From gluten-free and vegan to lacto-vegetarian and macrobiotic — there seems to be a different option to fit every lifestyle.
While there is no "one-size-fits-all" diet, many religions have dietary perscriptions for their members. For members of The Church of Jesus Christ of Latter-day Saints, it's the Word of Wisdom found in Doctrine and Covenants 89.
The Word of Wisdom consists of seven base dietary rules: Avoid alcoholic beverages; avoid the use of tobacco; avoid hot drinks (understood to mean tea and coffee); eat all herbs (understood to mean vegetables) in their season; eat all fruits in their season; eat meat sparingly; eat grains, especially wheat.
An author and a blogger have developed diets and recipes around the Word of Wisdom.
Skip Hellewell, author of wordofwisdomliving.com, points out, "There is a natural link between religion and diet. Spiritual health — the first concern of religion — is linked to physical health, and physical health is most influenced by diet."
Michelle Snow, author of "The W.O.W. Diet" (published by Cedar Fort), says there are obvious advantages to eating better: Losing weight, having more energy and your body having everything that it needs to function properly. But there are things that are often forgotten about eating well like thinking clearer, focusing better and processing information quicker. People naturally have more energy, which helps when supplementing your daily intake with exercise. It's a perpetual healthy cycle.
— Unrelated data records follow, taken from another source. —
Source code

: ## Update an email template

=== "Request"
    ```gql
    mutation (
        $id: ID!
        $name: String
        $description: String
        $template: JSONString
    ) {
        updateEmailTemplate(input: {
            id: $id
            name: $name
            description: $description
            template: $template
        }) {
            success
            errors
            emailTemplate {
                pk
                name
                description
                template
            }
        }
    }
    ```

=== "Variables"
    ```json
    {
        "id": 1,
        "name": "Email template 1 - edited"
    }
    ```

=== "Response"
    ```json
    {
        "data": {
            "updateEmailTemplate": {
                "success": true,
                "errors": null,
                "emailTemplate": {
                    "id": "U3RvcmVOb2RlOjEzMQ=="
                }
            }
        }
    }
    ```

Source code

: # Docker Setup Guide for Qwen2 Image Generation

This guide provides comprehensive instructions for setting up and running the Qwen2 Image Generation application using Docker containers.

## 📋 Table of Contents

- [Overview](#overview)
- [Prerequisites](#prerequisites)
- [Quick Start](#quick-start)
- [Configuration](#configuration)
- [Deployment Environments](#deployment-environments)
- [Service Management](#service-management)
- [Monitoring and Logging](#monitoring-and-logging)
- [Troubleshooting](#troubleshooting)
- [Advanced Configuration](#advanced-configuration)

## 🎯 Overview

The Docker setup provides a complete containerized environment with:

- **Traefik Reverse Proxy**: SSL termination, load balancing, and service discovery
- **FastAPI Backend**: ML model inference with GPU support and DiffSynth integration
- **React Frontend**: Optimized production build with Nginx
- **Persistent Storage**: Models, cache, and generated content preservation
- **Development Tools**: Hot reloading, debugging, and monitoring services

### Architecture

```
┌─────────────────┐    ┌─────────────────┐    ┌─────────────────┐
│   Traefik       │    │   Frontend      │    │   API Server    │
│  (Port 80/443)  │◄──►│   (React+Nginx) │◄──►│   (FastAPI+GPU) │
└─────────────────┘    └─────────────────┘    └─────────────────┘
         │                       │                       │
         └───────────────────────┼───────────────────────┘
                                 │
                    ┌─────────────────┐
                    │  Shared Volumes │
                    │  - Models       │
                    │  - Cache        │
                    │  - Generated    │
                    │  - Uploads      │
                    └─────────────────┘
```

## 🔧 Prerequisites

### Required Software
When a person exercises, he or she often wants to eat better, and when a person eats better, they often want to exercise more.
"One of the greatest and unexpected results to tuning my diet (more toward the Word of Wisdom) was mental clarity," Snow said. "Overall, I just felt better. My senses felt so much sharper. Colors were more vibrant, flavors were more distinct. I felt more vibrant, more alive. It was like I wasn't living life to the fullest and didn't even know it. It felt like coming out of a fog."
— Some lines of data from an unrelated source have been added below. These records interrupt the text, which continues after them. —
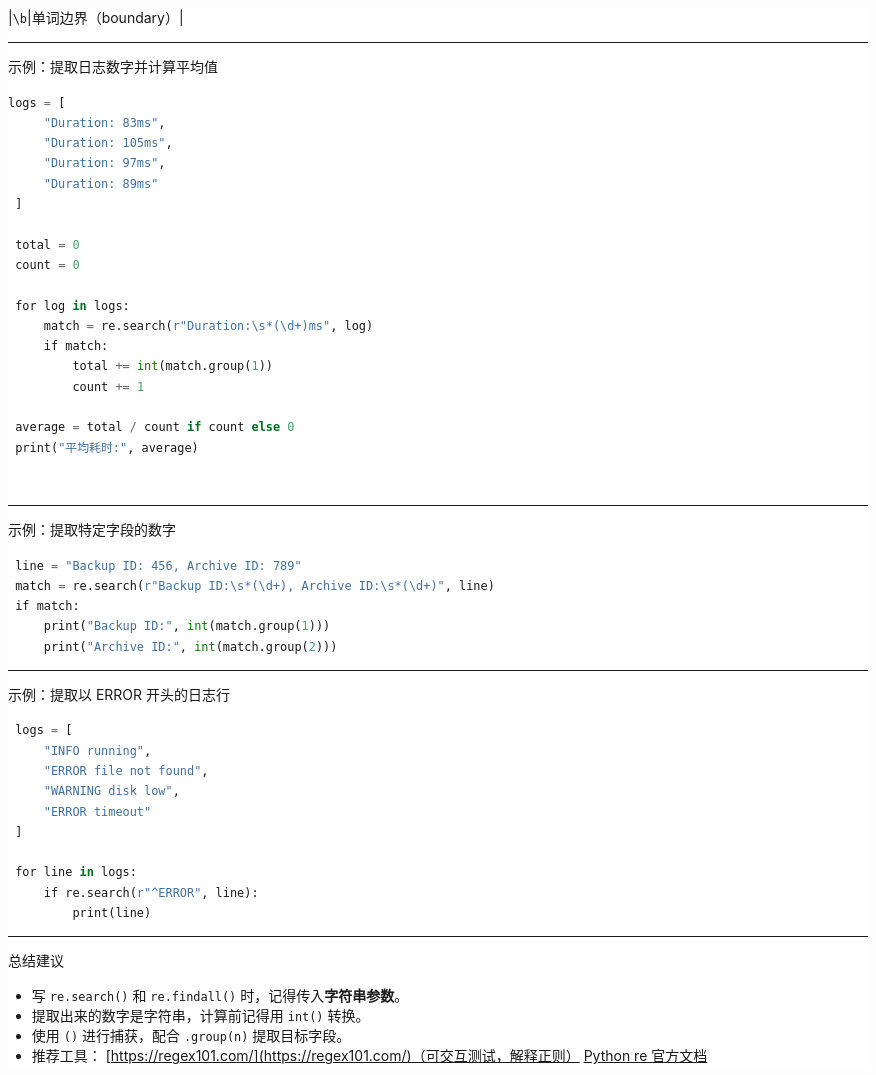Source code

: |`\b`|单词边界（boundary）|

---
示例：提取日志数字并计算平均值
```python
logs = [  
     "Duration: 83ms",  
     "Duration: 105ms",  
     "Duration: 97ms",  
     "Duration: 89ms"  
 ]  
 ​  
 total = 0  
 count = 0  
 ​  
 for log in logs:  
     match = re.search(r"Duration:\s*(\d+)ms", log)  
     if match:  
         total += int(match.group(1))  
         count += 1  
 ​  
 average = total / count if count else 0  
 print("平均耗时:", average)
```
 

---

示例：提取特定字段的数字

```python
 line = "Backup ID: 456, Archive ID: 789"  
 match = re.search(r"Backup ID:\s*(\d+), Archive ID:\s*(\d+)", line)  
 if match:  
     print("Backup ID:", int(match.group(1)))  
     print("Archive ID:", int(match.group(2)))
```


---

 示例：提取以 ERROR 开头的日志行
```python 
 logs = [  
     "INFO running",  
     "ERROR file not found",  
     "WARNING disk low",  
     "ERROR timeout"  
 ]  
 ​  
 for line in logs:  
     if re.search(r"^ERROR", line):  
         print(line)
```

---

总结建议

-  写 `re.search()` 和 `re.findall()` 时，记得传入**字符串参数**。
-  提取出来的数字是字符串，计算前记得用 `int()` 转换。
- 使用 `()` 进行捕获，配合 `.group(n)` 提取目标字段。
- 推荐工具： [https://regex101.com/](https://regex101.com/)（可交互测试，解释正则） [Python re 官方文档](https://docs.python.org/3/library/re.html)
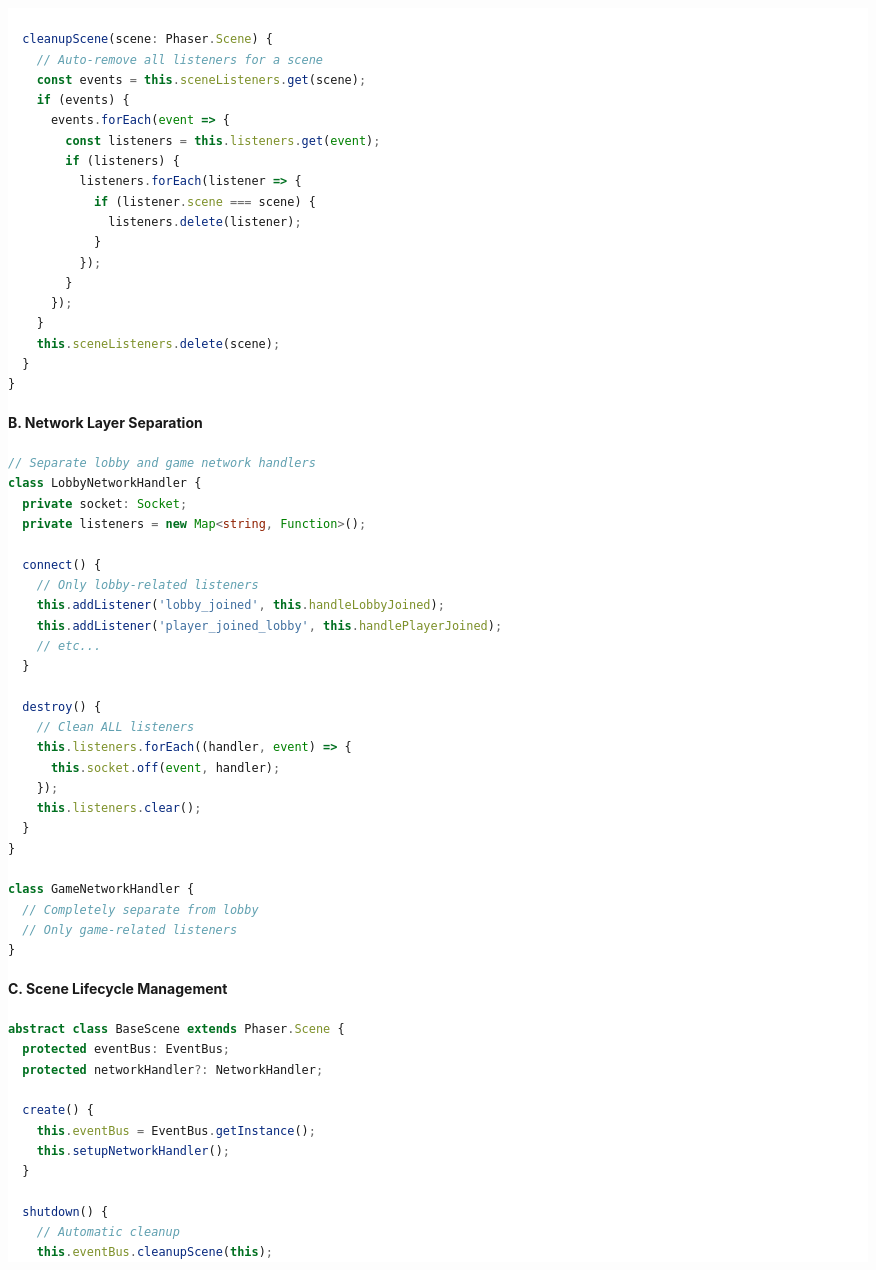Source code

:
 ```typescript
  
  cleanupScene(scene: Phaser.Scene) {
    // Auto-remove all listeners for a scene
    const events = this.sceneListeners.get(scene);
    if (events) {
      events.forEach(event => {
        const listeners = this.listeners.get(event);
        if (listeners) {
          listeners.forEach(listener => {
            if (listener.scene === scene) {
              listeners.delete(listener);
            }
          });
        }
      });
    }
    this.sceneListeners.delete(scene);
  }
}
```

#### B. Network Layer Separation
```typescript
// Separate lobby and game network handlers
class LobbyNetworkHandler {
  private socket: Socket;
  private listeners = new Map<string, Function>();
  
  connect() {
    // Only lobby-related listeners
    this.addListener('lobby_joined', this.handleLobbyJoined);
    this.addListener('player_joined_lobby', this.handlePlayerJoined);
    // etc...
  }
  
  destroy() {
    // Clean ALL listeners
    this.listeners.forEach((handler, event) => {
      this.socket.off(event, handler);
    });
    this.listeners.clear();
  }
}

class GameNetworkHandler {
  // Completely separate from lobby
  // Only game-related listeners
}
```

#### C. Scene Lifecycle Management
```typescript
abstract class BaseScene extends Phaser.Scene {
  protected eventBus: EventBus;
  protected networkHandler?: NetworkHandler;
  
  create() {
    this.eventBus = EventBus.getInstance();
    this.setupNetworkHandler();
  }
  
  shutdown() {
    // Automatic cleanup
    this.eventBus.cleanupScene(this);
```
She then laughed and added, "It even helped my relationship with my husband. We don't argue as much."
Rich in proteins and fats, the average American diet varies greatly from the concepts contained in the Word of Wisdom. In general, fruits, vegetables and grains are passed over in favor of another steak or more chicken strips.
"In the vegetable wars we’ve each made our separate peace," Hellewell writes. "We listen to the food nannies carry on about five daily servings of vegetables and nod our heads in agreement. Then we eat French fries. (We eat less than two daily servings of vegetables, excluding French fries and ketchup)."
"When food is processed, there is something that is lost. Even though white flour is often enriched with the nutrients that are lost, it doesn't quite reach its full potential. There is a lot to be said for eating as closely to natural as possible," Snow says.
Hellewell explains that though it is not explicitly written, he believes the spirit of the Word of Wisdom implies people should eat the whole grain, not just the sweet white flour or rice. Bran, germ and starch are all important to the nourishment of our bodies. This becomes much easier with experience and variety. Quinoa, flax, barley and lentils are all whole grains and can offer a wide variety of dishes and tastes to keep meals interesting.
Snow and Hellewell have seen remarkable changes in their lives by attuning themselves with the Word of Wisdom. Similar results can happen to anyone willing to put in the effort. Ultimately, it takes effort to change.
Snow advised, "(People) need to value the outcome more than convenience. They have to have faith that it will work. People have to want to change."